ABOUT THIS TASK
Give a faithful, exact copy of all entries, minus the images.

THE DATA
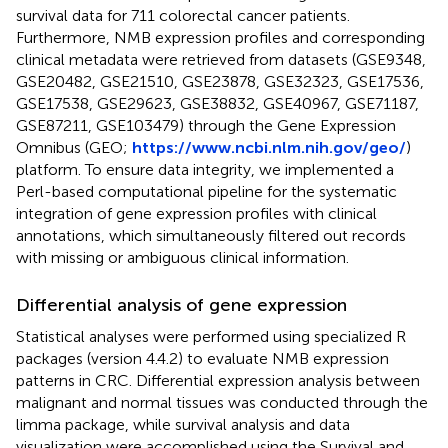
survival data for 711 colorectal cancer patients.
Furthermore, NMB expression profiles and corresponding
clinical metadata were retrieved from datasets (GSE9348,
GSE20482, GSE21510, GSE23878, GSE32323, GSE17536,
GSE17538, GSE29623, GSE38832, GSE40967, GSE71187,
GSE87211, GSE103479) through the Gene Expression
Omnibus (GEO;
https://www.ncbi.nlm.nih.gov/geo/
)
platform. To ensure data integrity, we implemented a
Perl-based computational pipeline for the systematic
integration of gene expression profiles with clinical
annotations, which simultaneously filtered out records
with missing or ambiguous clinical information.
Differential analysis of gene expression
Statistical analyses were performed using specialized R
packages (version 4.4.2) to evaluate NMB expression
patterns in CRC. Differential expression analysis between
malignant and normal tissues was conducted through the
limma package, while survival analysis and data
visualization were accomplished using the Survival and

SOLVED PROBLEM
survival data for 711 colorectal cancer patients.
Furthermore, NMB expression profiles and corresponding
clinical metadata were retrieved from datasets (GSE9348,
GSE20482, GSE21510, GSE23878, GSE32323, GSE17536,
GSE17538, GSE29623, GSE38832, GSE40967, GSE71187,
GSE87211, GSE103479) through the Gene Expression
Omnibus (GEO;
https://www.ncbi.nlm.nih.gov/geo/
)
platform. To ensure data integrity, we implemented a
Perl-based computational pipeline for the systematic
integration of gene expression profiles with clinical
annotations, which simultaneously filtered out records
with missing or ambiguous clinical information.
Differential analysis of gene expression
Statistical analyses were performed using specialized R
packages (version 4.4.2) to evaluate NMB expression
patterns in CRC. Differential expression analysis between
malignant and normal tissues was conducted through the
limma package, while survival analysis and data
visualization were accomplished using the Survival and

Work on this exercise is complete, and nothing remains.